§ Problem details
Every line below should come back exactly as written, though the pictures stay out.

+++ Listed records

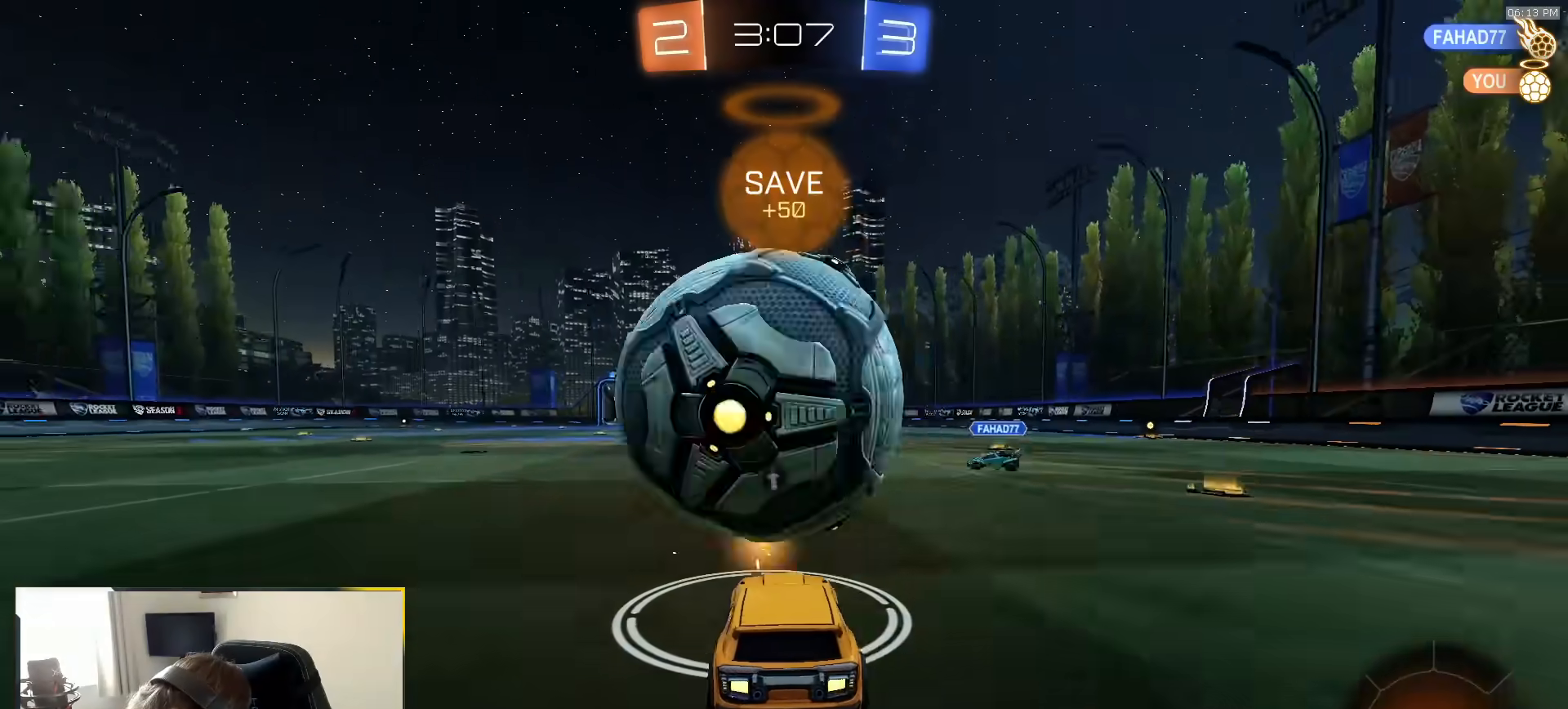
{"buttons": ["R1"], "left_stick": "center", "right_stick": "center", "events": [[50, "left_stick", "right"], [167, "left_stick", "center"], [317, "left_stick", "down-left"], [350, "R1", "down"], [433, "left_stick", "center"]]}
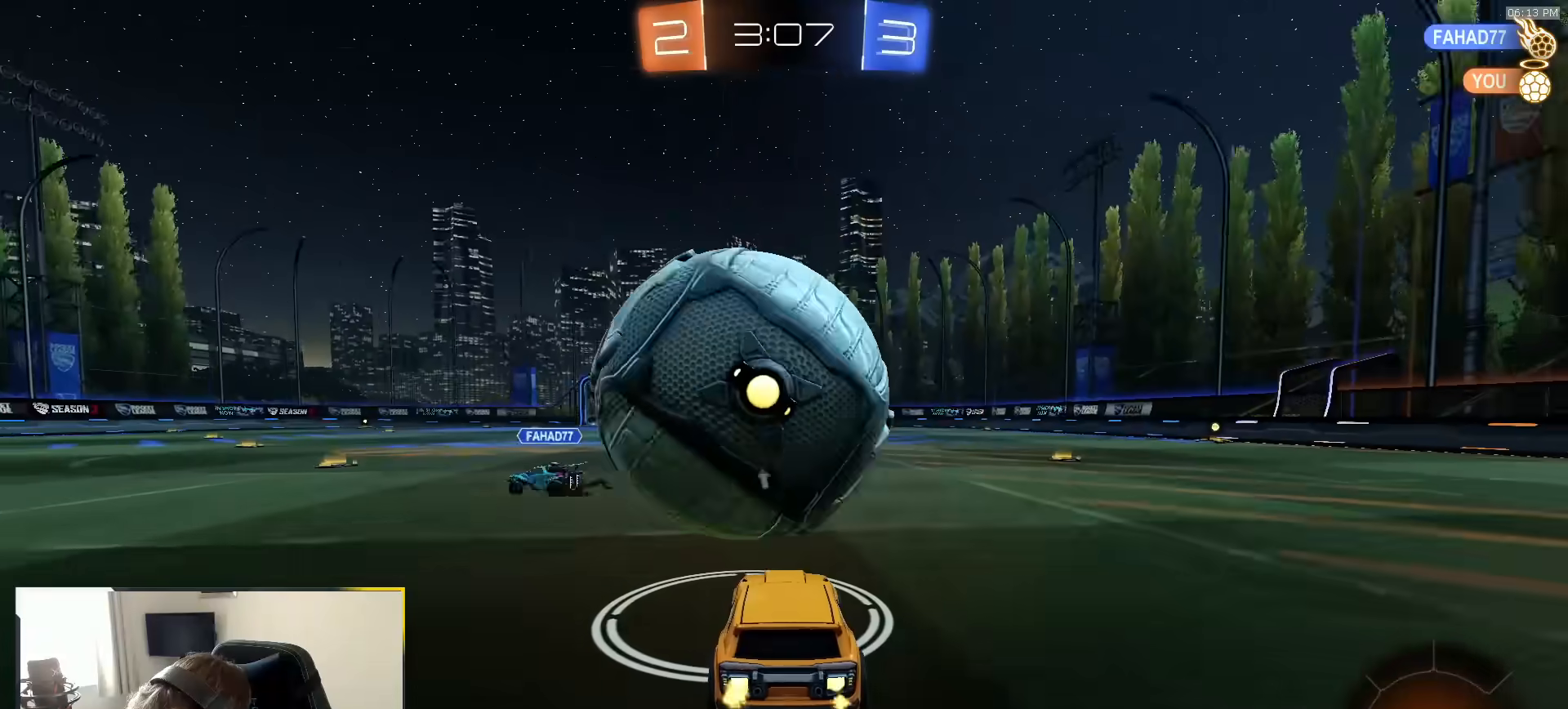
{"buttons": [], "left_stick": "center", "right_stick": "center", "events": [[67, "R1", "up"], [117, "left_stick", "down-left"], [200, "left_stick", "center"], [383, "left_stick", "down-left"], [450, "left_stick", "center"]]}
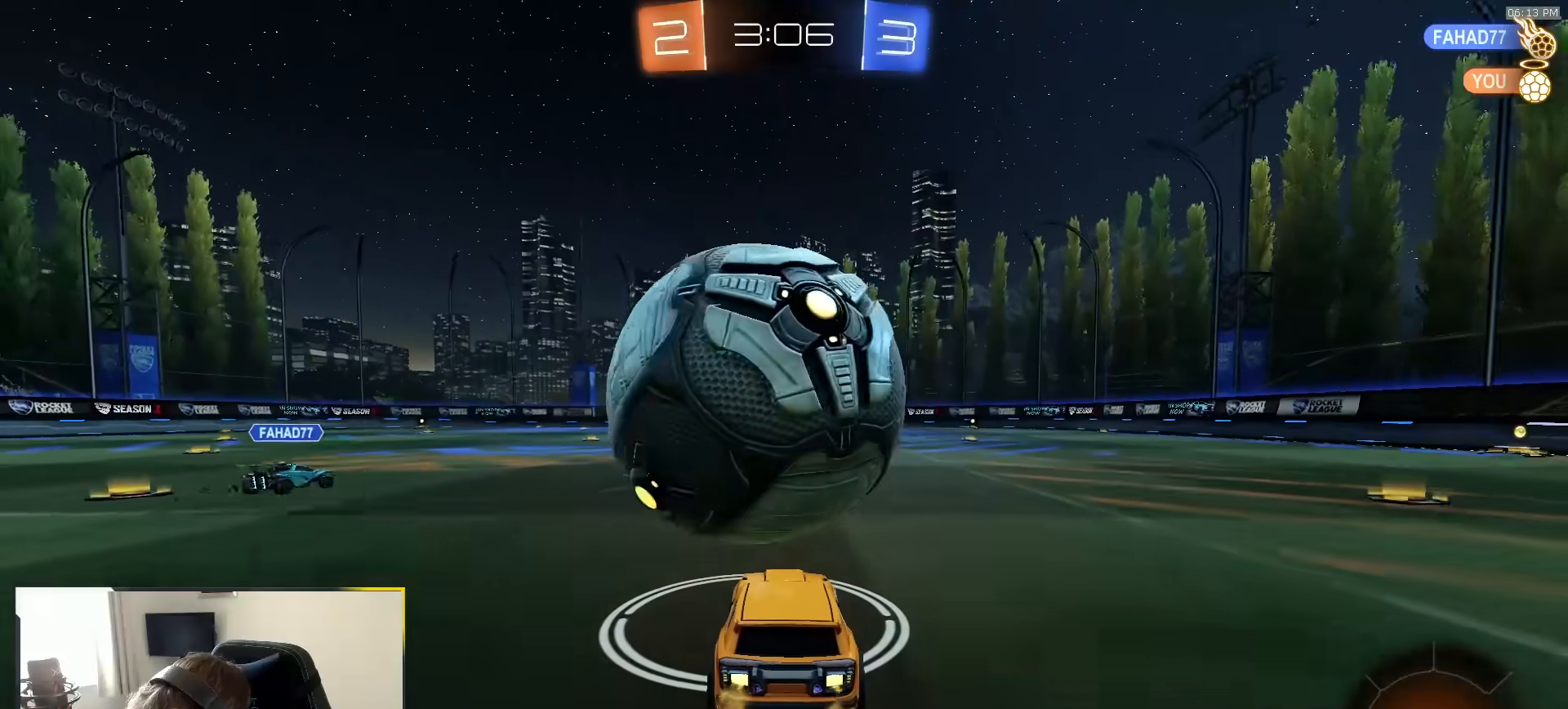
{"buttons": ["CROSS"], "left_stick": "right", "right_stick": "center", "events": [[83, "R1", "down"], [200, "R1", "up"], [333, "R1", "down"], [400, "CROSS", "down"], [450, "left_stick", "right"], [467, "R1", "up"]]}
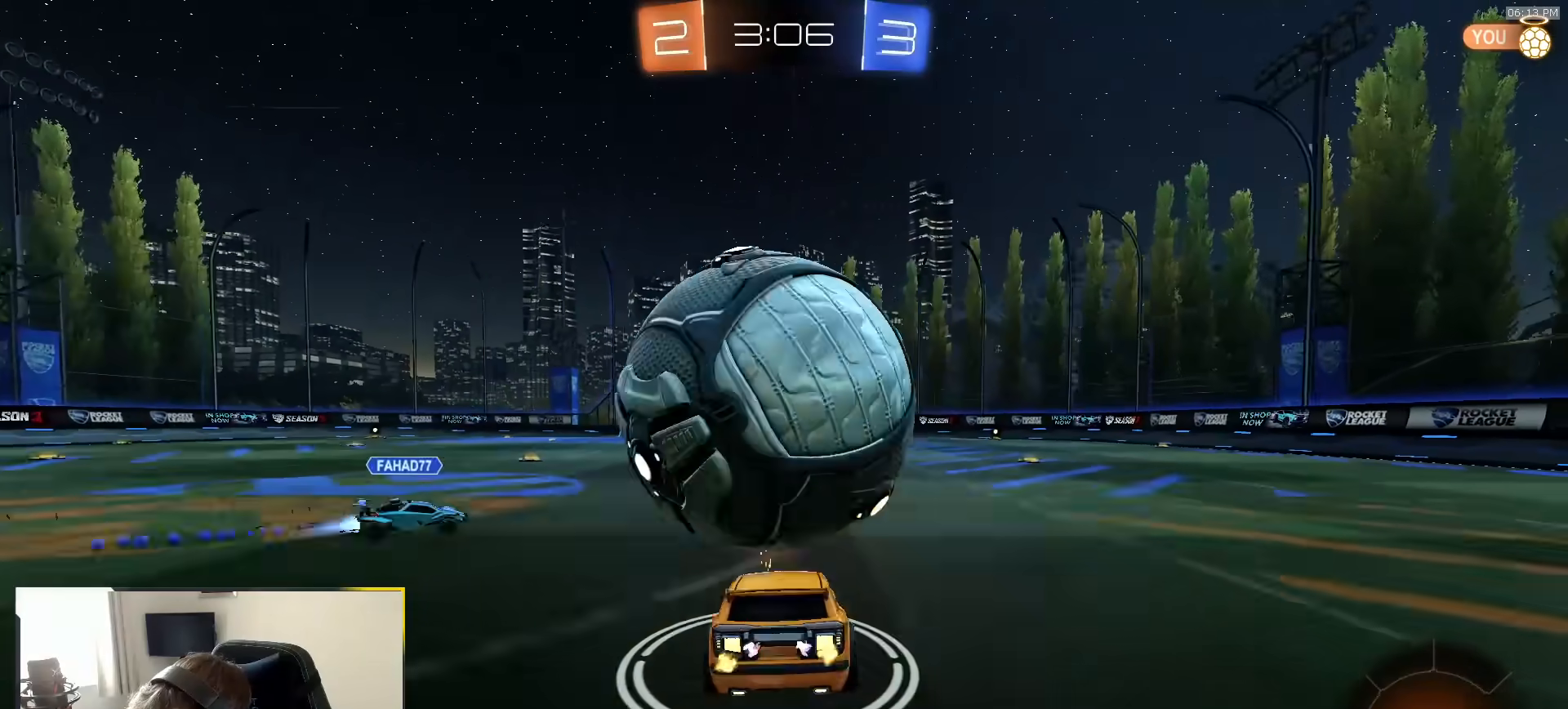
{"buttons": ["L1"], "left_stick": "down-left", "right_stick": "center"}
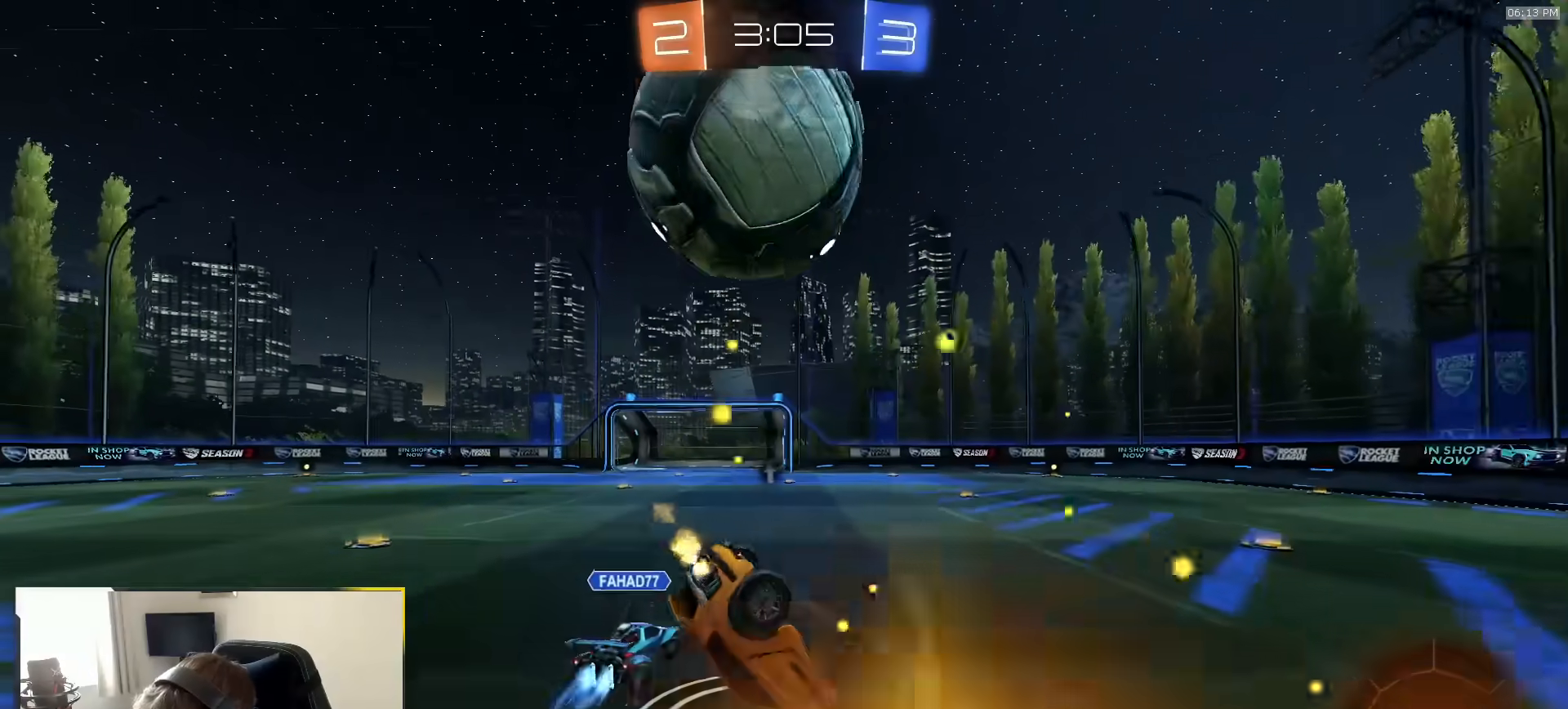
{"buttons": ["L1", "R1"], "left_stick": "down-left", "right_stick": "center", "events": [[300, "R1", "down"]]}
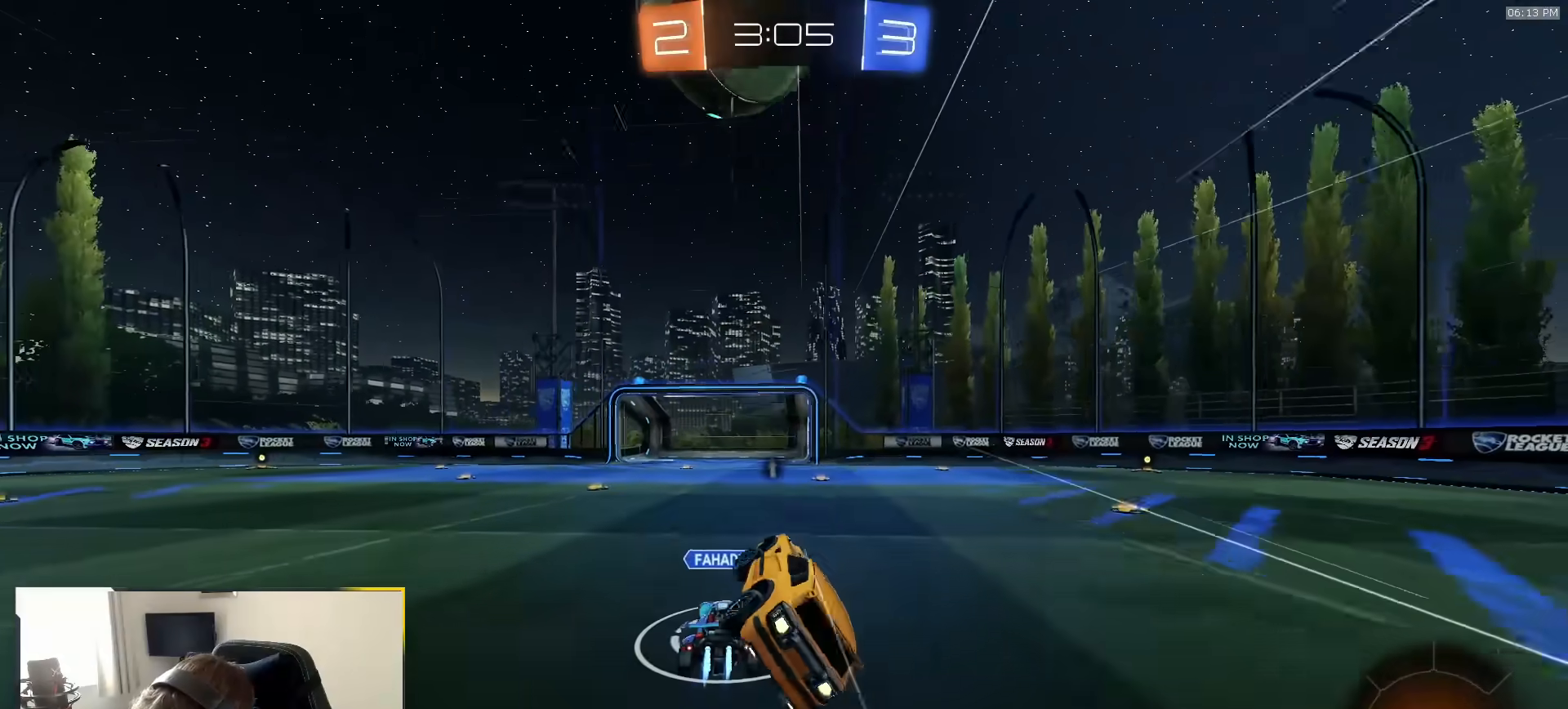
{"buttons": ["R1"], "left_stick": "down", "right_stick": "center", "events": [[67, "L1", "up"], [67, "left_stick", "center"], [217, "left_stick", "down"], [283, "left_stick", "center"], [500, "left_stick", "down"]]}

++++++

§ Output of the exercise
{"buttons": ["R1"], "left_stick": "center", "right_stick": "center", "events": [[50, "left_stick", "right"], [167, "left_stick", "center"], [317, "left_stick", "down-left"], [350, "R1", "down"], [433, "left_stick", "center"]]}
{"buttons": [], "left_stick": "center", "right_stick": "center", "events": [[67, "R1", "up"], [117, "left_stick", "down-left"], [200, "left_stick", "center"], [383, "left_stick", "down-left"], [450, "left_stick", "center"]]}
{"buttons": ["CROSS"], "left_stick": "right", "right_stick": "center", "events": [[83, "R1", "down"], [200, "R1", "up"], [333, "R1", "down"], [400, "CROSS", "down"], [450, "left_stick", "right"], [467, "R1", "up"]]}
{"buttons": ["L1"], "left_stick": "down-left", "right_stick": "center"}
{"buttons": ["L1", "R1"], "left_stick": "down-left", "right_stick": "center", "events": [[300, "R1", "down"]]}
{"buttons": ["R1"], "left_stick": "down", "right_stick": "center", "events": [[67, "L1", "up"], [67, "left_stick", "center"], [217, "left_stick", "down"], [283, "left_stick", "center"], [500, "left_stick", "down"]]}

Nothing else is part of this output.